Melissa Roxburgh is the anchor here. Her work in Manifest solidified her as a lead, and she brings a determined, often urgent, intensity to her roles. Nick Wechsler (remember him from Revenge?) adds a weathered credibility and morally complex loyalty to the team. Patrick Sabongui, a veteran of The Flash, rounds out the core three, providing that steady presence these thrillers need. If you're into spy thrillers, geopolitical dramas, or shows where characters operate in the gray, you'll find this immediately compelling.
For a full breakdown of streaming availability by season and region, Movie OTT has the most current picture across all major platforms.
Where Indian Fans Can Watch The Hunting Party Now
For viewers in India, you don't need to navigate too much. The Hunting Party is available on Netflix India, following the February 2026 US launch of Season 1 on the platform. That Netflix window introduced a massive new global audience to the show, and Indian subscribers were definitely part of that wave.
Movie OTT tracks real-time streaming availability across Indian platforms including Netflix, Prime Video, JioCinema, SonyLIV, and Hotstar. It currently lists The Hunting Party for Indian Netflix subscribers. If you already have Netflix, you can start Season 1 tonight.
Season 2 availability on Netflix India may follow later, depending on licensing windows. It's always worth checking Movie OTT's where-to-watch tracker for the most current information, as these windows can shift. The show's procedural format, with its sharp episodes and overarching serialized spine, travels incredibly well across markets.
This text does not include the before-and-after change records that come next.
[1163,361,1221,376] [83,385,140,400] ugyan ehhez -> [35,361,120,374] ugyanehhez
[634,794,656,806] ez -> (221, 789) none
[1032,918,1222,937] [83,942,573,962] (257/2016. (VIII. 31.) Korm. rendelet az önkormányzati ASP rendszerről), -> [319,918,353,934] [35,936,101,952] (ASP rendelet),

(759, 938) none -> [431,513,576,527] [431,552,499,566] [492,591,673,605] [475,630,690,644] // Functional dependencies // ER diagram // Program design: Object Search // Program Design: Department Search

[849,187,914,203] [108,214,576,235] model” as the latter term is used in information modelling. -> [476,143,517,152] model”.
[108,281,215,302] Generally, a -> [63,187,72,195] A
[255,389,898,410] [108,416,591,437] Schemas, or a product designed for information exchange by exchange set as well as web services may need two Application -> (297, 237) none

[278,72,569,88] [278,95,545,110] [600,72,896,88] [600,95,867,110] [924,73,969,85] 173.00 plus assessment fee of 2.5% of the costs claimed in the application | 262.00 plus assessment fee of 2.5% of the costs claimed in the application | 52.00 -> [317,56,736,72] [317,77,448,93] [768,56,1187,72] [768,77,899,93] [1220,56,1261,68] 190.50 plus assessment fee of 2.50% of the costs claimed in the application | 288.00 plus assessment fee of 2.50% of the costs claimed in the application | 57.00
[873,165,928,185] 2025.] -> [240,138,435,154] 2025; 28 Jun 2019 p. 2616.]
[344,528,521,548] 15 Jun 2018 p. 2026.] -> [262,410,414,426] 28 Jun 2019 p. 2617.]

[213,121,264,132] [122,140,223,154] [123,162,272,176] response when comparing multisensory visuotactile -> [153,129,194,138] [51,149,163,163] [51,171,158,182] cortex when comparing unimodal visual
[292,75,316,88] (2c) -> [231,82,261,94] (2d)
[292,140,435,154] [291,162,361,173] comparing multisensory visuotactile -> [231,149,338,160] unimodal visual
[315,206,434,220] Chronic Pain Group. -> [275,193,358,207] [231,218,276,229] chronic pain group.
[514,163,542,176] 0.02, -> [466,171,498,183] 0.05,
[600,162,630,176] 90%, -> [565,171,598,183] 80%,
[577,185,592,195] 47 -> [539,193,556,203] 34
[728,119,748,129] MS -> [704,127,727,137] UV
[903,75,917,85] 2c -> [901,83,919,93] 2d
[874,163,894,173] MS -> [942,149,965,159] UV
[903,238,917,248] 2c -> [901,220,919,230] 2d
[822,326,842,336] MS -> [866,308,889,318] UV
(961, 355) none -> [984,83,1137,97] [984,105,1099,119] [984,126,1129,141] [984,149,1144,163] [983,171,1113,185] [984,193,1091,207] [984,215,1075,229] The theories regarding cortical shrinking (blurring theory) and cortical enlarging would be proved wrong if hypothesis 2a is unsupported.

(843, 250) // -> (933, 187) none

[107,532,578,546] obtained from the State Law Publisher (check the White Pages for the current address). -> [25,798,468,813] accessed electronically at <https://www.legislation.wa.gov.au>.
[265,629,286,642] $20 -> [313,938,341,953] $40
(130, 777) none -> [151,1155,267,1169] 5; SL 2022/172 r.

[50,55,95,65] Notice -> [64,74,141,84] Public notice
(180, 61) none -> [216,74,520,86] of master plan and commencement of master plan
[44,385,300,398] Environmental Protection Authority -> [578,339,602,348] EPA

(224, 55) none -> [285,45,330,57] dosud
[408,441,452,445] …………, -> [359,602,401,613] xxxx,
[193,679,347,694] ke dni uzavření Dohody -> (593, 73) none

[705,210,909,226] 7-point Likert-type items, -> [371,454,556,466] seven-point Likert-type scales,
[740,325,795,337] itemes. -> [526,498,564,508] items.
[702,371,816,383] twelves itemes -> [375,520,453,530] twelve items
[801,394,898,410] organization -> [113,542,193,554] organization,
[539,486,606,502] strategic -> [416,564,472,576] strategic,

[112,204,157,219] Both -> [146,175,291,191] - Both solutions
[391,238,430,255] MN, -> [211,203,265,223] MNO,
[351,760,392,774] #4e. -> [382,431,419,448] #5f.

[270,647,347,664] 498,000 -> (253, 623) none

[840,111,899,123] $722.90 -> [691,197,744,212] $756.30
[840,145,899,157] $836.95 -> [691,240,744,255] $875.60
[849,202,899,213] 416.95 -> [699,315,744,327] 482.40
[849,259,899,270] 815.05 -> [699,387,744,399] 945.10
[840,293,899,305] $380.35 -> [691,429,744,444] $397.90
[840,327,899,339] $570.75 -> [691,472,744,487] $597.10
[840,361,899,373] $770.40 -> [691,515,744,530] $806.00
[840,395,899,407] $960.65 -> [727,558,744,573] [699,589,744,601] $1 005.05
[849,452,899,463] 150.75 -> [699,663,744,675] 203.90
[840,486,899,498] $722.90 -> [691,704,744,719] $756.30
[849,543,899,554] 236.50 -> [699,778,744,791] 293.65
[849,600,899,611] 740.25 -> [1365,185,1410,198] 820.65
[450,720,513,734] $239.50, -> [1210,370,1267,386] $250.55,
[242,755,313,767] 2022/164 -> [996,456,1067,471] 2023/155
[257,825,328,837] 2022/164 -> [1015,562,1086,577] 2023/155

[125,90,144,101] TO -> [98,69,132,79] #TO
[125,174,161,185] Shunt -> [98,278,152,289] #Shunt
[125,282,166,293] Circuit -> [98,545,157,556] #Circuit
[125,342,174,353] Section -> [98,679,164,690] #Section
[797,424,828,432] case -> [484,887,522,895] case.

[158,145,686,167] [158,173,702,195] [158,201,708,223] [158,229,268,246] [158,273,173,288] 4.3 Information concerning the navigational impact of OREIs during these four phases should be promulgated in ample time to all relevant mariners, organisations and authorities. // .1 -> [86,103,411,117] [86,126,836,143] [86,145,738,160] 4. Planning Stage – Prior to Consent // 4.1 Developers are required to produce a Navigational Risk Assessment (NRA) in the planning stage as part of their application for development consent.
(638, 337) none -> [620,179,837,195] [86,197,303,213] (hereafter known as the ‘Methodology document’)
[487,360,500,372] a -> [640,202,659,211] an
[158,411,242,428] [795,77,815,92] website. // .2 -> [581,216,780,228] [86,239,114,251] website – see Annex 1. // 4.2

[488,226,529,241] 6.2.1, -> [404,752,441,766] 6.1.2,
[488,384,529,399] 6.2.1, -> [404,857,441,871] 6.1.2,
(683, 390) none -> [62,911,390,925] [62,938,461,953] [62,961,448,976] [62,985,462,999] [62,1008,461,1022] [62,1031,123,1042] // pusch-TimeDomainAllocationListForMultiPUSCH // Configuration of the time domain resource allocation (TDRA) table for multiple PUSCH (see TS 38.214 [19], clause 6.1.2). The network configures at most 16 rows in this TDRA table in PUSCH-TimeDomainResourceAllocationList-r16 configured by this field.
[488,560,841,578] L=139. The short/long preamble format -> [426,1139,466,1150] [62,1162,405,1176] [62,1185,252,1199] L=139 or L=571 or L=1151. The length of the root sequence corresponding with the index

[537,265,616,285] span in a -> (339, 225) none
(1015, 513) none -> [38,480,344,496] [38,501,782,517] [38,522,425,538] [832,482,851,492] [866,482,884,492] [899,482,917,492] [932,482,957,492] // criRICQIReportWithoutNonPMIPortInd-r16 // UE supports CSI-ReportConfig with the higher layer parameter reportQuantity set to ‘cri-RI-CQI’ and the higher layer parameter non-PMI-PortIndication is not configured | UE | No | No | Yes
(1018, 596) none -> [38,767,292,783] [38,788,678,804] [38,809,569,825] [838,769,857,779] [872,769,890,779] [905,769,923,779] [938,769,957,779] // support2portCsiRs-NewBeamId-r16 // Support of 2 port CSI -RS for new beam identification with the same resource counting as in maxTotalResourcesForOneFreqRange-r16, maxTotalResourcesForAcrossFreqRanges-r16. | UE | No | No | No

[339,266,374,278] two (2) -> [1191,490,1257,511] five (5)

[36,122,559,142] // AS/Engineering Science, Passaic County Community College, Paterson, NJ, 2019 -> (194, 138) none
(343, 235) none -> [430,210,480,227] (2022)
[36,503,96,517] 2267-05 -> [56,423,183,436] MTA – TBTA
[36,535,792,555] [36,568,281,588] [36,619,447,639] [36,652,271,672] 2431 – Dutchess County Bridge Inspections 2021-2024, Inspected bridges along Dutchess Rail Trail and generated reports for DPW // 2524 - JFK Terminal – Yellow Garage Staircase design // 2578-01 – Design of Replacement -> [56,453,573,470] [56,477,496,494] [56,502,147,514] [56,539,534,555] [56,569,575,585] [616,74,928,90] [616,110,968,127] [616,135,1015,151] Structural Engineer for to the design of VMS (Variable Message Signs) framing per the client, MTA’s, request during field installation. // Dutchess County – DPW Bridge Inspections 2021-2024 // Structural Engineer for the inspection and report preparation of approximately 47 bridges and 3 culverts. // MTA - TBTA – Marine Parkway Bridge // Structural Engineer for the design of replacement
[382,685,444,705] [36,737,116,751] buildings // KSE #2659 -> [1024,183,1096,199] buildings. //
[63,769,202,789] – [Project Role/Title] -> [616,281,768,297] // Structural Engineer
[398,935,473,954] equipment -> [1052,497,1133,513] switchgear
Indian audiences who enjoy series like Special Ops, Delhi Crime, or even The Family Man will connect with its high-stakes, morally complicated premise.
No Hindi or regional language dub has been officially confirmed for The Hunting Party as of this writing — but given Netflix's investment in Indian-market localization, a dub isn't out of the question if viewership numbers justify it.
Watch the official trailer:
The Clock Is Ticking: What Happens Next for Season 3
The deadline is real. Cast options on The Hunting Party are believed to expire at the end of June 2026. This means NBC and NBCUniversal have roughly six weeks from the May 11 upfront announcement to make a definitive call. After that, the ensemble could move on to other projects, making a third season logistically much harder to mount, regardless of platform.
The most likely scenario, reading between the lines: a Peacock-exclusive Season 3. It mirrors the path blazed by Law & Order: Organized Crime, which migrated from NBC to Peacock after four broadcast seasons. The Netflix licensing revenue provides a financial cushion; the Peacock halo effect provides the audience data. And freeing up the Thursday 10 p.m. slot gives NBC room to experiment without sacrificing a show that still has genuine momentum in streaming.
Should you watch it? Absolutely. Especially if you're already a Netflix subscriber in India or the US. It's a tight, well-cast geopolitical procedural that earns its complex mythology. Start Season 1. You won't need much convincing by episode two.